2) Animals and plants can be 'tailor made' to show desirable characteristics. Genes could also be manipulated in trees for example, to absorb more CO2 and reduce the threat of global warming.

3) Genetic Engineering could increase genetic diversity, and produce more variant alleles which could also be crossed over and implanted into other species. It is possible to alter the genetics of wheat plants to grow insulin for example.

Of course there are two sides to the coin, here are some possible eventualities and disadvantages.

1) Nature is an extremely complex inter-related chain consisting of many species linked in the food chain. Some scientists believe that introducing genetically modified genes may have an irreversible effect with consequences yet unknown.

2) Genetic engineering borderlines on many moral issues, particularly involving religion, which questions whether man has the right to manipulate the laws and course of nature.

Genetic engineering may be one of the greatest breakthroughs in recent history alongside the discovery of the atom and space flight, however, with the above eventualities and facts above in hand, governments have produced legislation to control what sort of experiments are done involving genetic engineering. In the UK there are strict laws prohibiting any experiments involving the cloning of humans. However, over the years here are some of the experimental 'breakthroughs' made possible by genetic engineering.
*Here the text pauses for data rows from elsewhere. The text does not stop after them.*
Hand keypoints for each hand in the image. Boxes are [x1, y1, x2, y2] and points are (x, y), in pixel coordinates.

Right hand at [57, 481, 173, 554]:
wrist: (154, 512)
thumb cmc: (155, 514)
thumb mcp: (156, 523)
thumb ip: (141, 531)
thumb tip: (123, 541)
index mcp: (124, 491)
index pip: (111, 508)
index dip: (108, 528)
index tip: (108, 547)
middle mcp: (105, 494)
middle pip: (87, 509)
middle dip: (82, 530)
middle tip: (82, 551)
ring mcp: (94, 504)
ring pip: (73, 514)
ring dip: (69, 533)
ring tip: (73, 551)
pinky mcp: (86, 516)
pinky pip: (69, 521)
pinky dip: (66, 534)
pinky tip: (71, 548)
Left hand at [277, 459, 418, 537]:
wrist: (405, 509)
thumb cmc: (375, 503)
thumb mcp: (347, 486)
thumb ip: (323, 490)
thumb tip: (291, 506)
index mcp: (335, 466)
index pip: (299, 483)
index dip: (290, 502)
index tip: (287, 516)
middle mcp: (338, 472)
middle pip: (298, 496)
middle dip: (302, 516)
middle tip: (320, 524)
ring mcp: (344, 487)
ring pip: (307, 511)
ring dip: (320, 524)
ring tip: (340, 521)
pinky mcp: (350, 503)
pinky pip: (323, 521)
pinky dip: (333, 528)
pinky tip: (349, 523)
1) At the Roslin Institute in Scotland, scientists successfully cloned an exact copy of a sheep, named 'Dolly'. This was the first successful cloning of an animal, and most likely the first occurrence of two organisms being genetically identical. Note : Recently the sheep's health has deteriorated detrimentally

2) Scientists successfully manipulated the genetic sequence of a rat to grow a human ear on its back. (Unusual, but for the purpose of reproducing human organs for medical purposes).

3) Most controversially, and maybe due to more liberal laws, an American scientist is currently conducting tests to clone himself.
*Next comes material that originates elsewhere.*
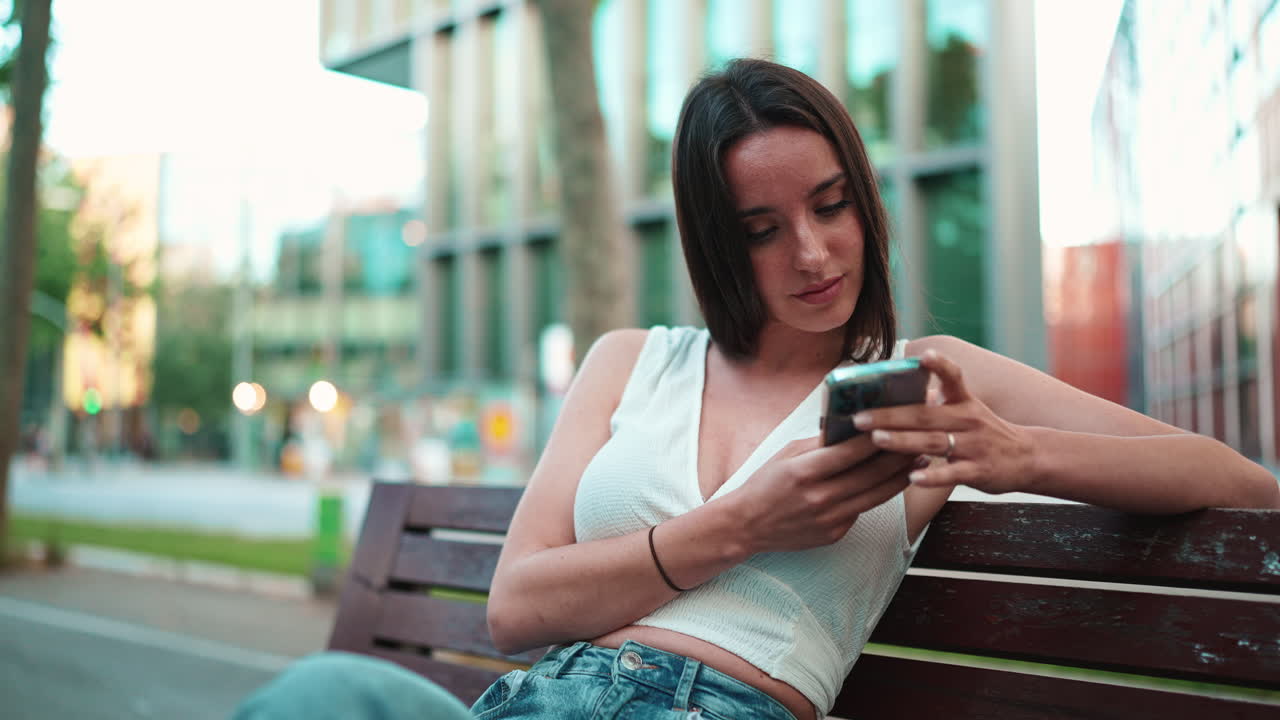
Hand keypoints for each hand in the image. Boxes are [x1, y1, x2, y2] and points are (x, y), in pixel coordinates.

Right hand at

Genetic engineering has been impossible until recent times due to the complex and microscopic nature of DNA and its component nucleotides. Through progressive studies, more and more in this area is being made possible, with the above examples only showing some of the potential that genetic engineering shows.

For us to understand chromosomes and DNA more clearly, they can be mapped for future reference. More simplistic organisms such as fruit fly (Drosophila) have been chromosome mapped due to their simplistic nature meaning they will require less genes to operate. At present, a task named the Human Genome Project is mapping the human genome, and should be completed in the next ten years.

The process of genetic engineering involves splicing an area of a chromosome, a gene, that controls a certain characteristic of the body. The enzyme endonuclease is used to split a DNA sequence and split the gene from the rest of the chromosome. For example, this gene may be programmed to produce an antiviral protein.
This gene is removed and can be placed into another organism. For example, it can be placed into a bacteria, where it is sealed into the DNA chain using ligase. When the chromosome is once again sealed, the bacteria is now effectively re-programmed to replicate this new antiviral protein. The bacteria can continue to live a healthy life, though genetic engineering and human intervention has actively manipulated what the bacteria actually is. No doubt there are advantages and disadvantages, and this whole subject area will become more prominent over time.